| Questions d'étude |
[1] Pouvez-vous reproduire à l'identique le passage de l'hommage à Kamel Jendoubi qui commence par "Kamel Jendoubi Banniere" et se termine par "arrondissement de Paris." ?
[2] Pouvez-vous poursuivre l'hommage à Kamel Jendoubi là où il s'arrête ?

| Extrait |
Kamel Jendoubi Banniere 2015

Allocution prononcée par l'auteur à l'occasion de l'hommage en l'honneur de Kamel Jendoubi, le 11 février 2015, à la Mairie du 3e arrondissement de Paris.

Par Houcine Bardi*

Lorsque le Premier ministre avait annoncé, en janvier, la composition de son premier gouvernement (les plaisantins diront «l'ex-futur-gouvernement»), et qu'il avait cité le nom de Kamel en lui attribuant la double charge des institutions constitutionnelles et des rapports avec la société civile, certains d'entre nous se sont pressés de s'appeler pour communier à travers les ondes et se congratuler: ouf, il l'a fait !

A vrai dire, ce n'était pas une grande surprise – surtout pour les happy few qui en ont eu vent – tant il est vrai que Kamel avait toute sa place, et bien davantage encore, au sein du premier gouvernement de la IIème République tunisienne. Les chantiers en attente sont tellement vastes et multiples que des hommes comme lui nous sont d'un très grand secours pour rehausser la Tunisie, réhabiliter l'État de droit et forger le socle constitutionnel des institutions de cette nouvelle et frêle République.

Ce petit mot n'est ni un éloge ni une apologie de notre pote fraîchement désigné ministre de la République, dont (d'ailleurs) la modestie, la discrétion et l'humilité, l'ont toujours fait rechigner l'encensement. Mes pauvres textes martyrs (je vous laisse deviner qui les appelaient ainsi...) que je soumettais au CRLDHT (la plupart du temps sur sa demande ou celle de Moha) peuvent encore en témoigner: c'est un vrai massacre à la tronçonneuse que leur faisait systématiquement subir monsieur le président chaque fois qu'un mérite lui est attribué!

| Les données |
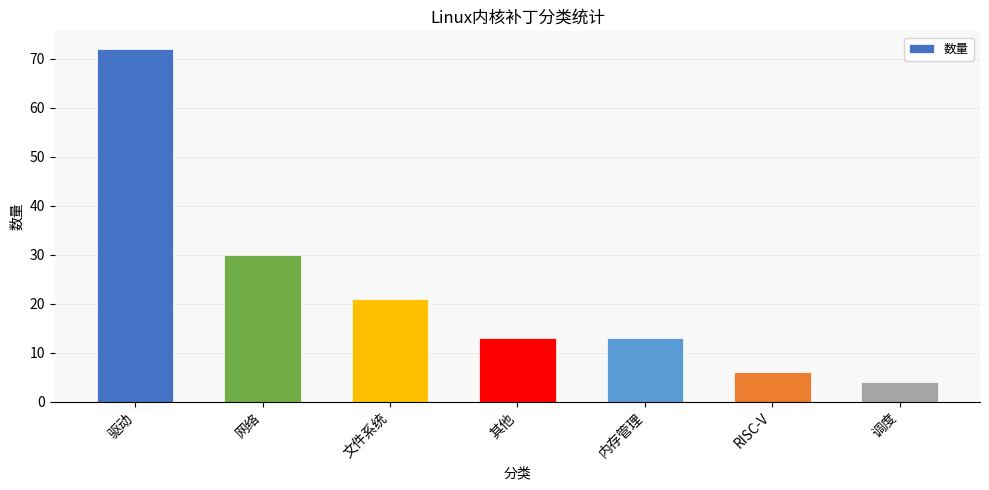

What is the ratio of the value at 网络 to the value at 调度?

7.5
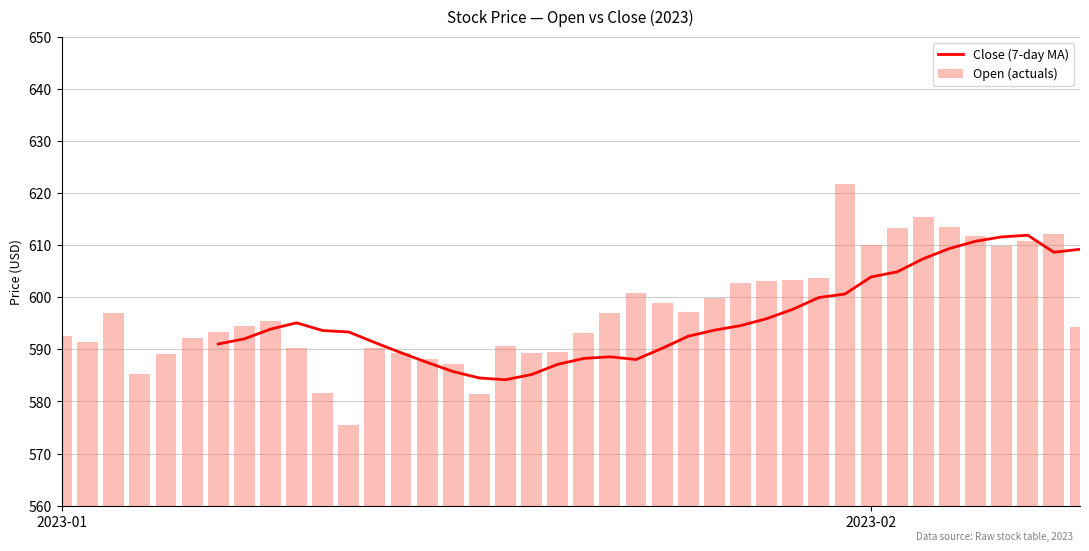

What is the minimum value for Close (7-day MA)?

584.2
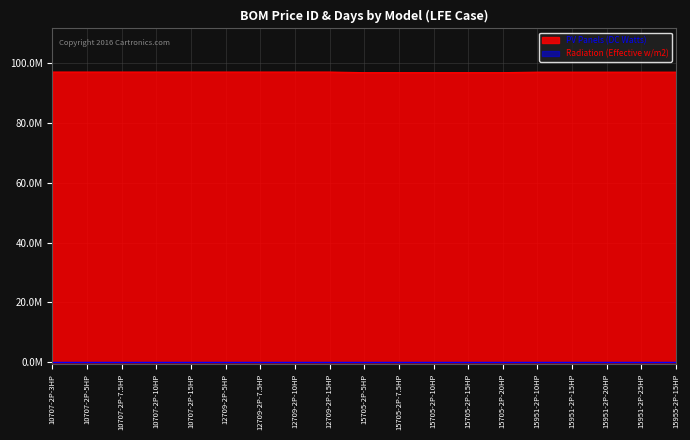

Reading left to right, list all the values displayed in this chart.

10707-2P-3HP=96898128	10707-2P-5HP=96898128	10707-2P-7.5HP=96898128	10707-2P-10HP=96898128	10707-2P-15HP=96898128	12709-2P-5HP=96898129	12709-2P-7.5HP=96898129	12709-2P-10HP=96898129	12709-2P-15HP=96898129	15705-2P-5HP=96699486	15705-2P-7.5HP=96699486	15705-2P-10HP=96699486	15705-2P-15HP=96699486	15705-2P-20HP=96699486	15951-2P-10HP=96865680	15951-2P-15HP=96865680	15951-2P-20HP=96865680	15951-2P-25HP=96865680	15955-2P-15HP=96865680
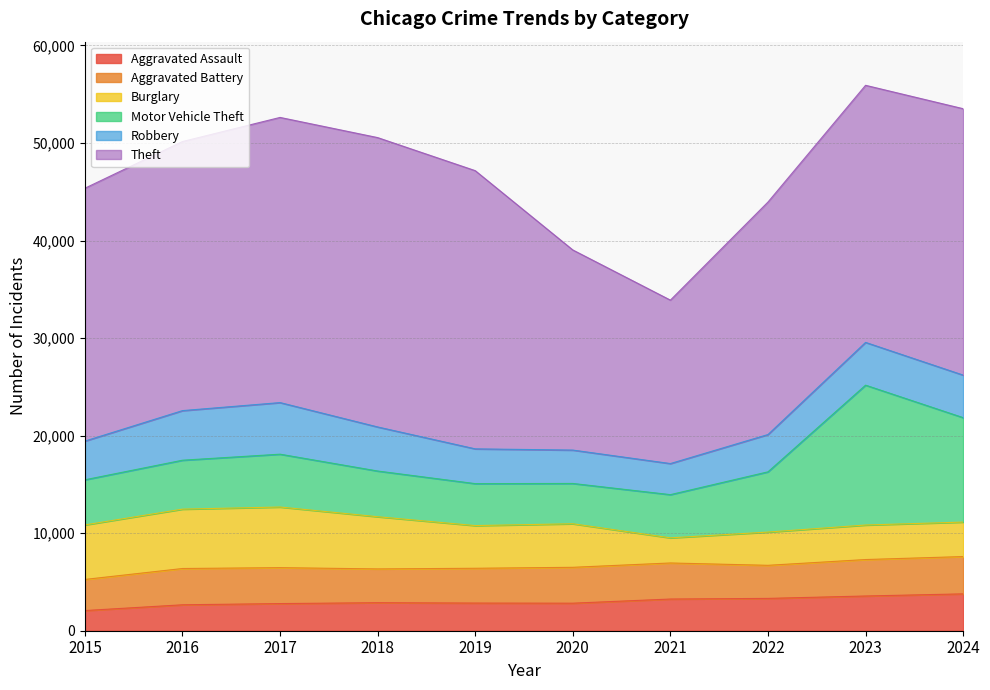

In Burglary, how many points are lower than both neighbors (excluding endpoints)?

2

| Réponses aux tâches |
[1]
Kamel Jendoubi Banniere 2015

Allocution prononcée par l'auteur à l'occasion de l'hommage en l'honneur de Kamel Jendoubi, le 11 février 2015, à la Mairie du 3e arrondissement de Paris.

[2]
Nous sommes contents, fiers et confiants et nous tenons à te le dire publiquement, cher Kamel. Il est donc interdit, non pas d'interdire, mais de bouder son plaisir. On y a d'autant plus droit que cette fois-ci l'on se trouve affranchi de ta plaisante censure.

Contents et fiers à la fois parce que un des nôtres, et non des moindres, est enfin reconnu pour ce qu'il est: un vrai homme d'État... parfaitement en mesure d'assumer les hautes charges publiques, qui plus est lourdes et décisives comme le sont les siennes pour l'avenir de la Tunisie.

Nous sommes aussi confiants, car nous connaissons parfaitement le sacré bonhomme que tu es, ton ancrage à gauche, ton acharnement à faire aboutir tout ce que tu entreprends, la solidité de tes convictions républicaines, humanistes, patriotiques, modernistes, progressistes, ta détermination, oui... surtout cette énergie presque inépuisable qui nous a tellement fait souffrir partout où nous t'avions côtoyé (UTIT/ FTCR, CRLDHT, REMDH, AEFTI, etc.); K. F. N. c'est le surnom qu'on t'a donné secrètement, pour Kamel-Force-de-la-Nature ... espèce de «bande de jeunes à toi tout seul», va !

Hé oui cher Kamel, tu nous en as fait baver des ronds de chapeau...

Que ne nous as-tu pas infligé, à la veille des réunions qui prenaient à chaque fois les allures de mini-congrès, l'étude préalable de piles entières de documents truffés de tes inéluctables tableaux Excel dans lesquels on se perdait comme dans un labyrinthe. Et comme si cela n'était pas suffisant.... dans la foulée on avait droit une fois sur deux à «l'explication de texte»... et c'est parti : noircissement interminable du pauvre tableau à chevalet, le paperboard, jusqu'à ce que – pour notre grand soulagement – le feutre rendait l'âme... Sadique !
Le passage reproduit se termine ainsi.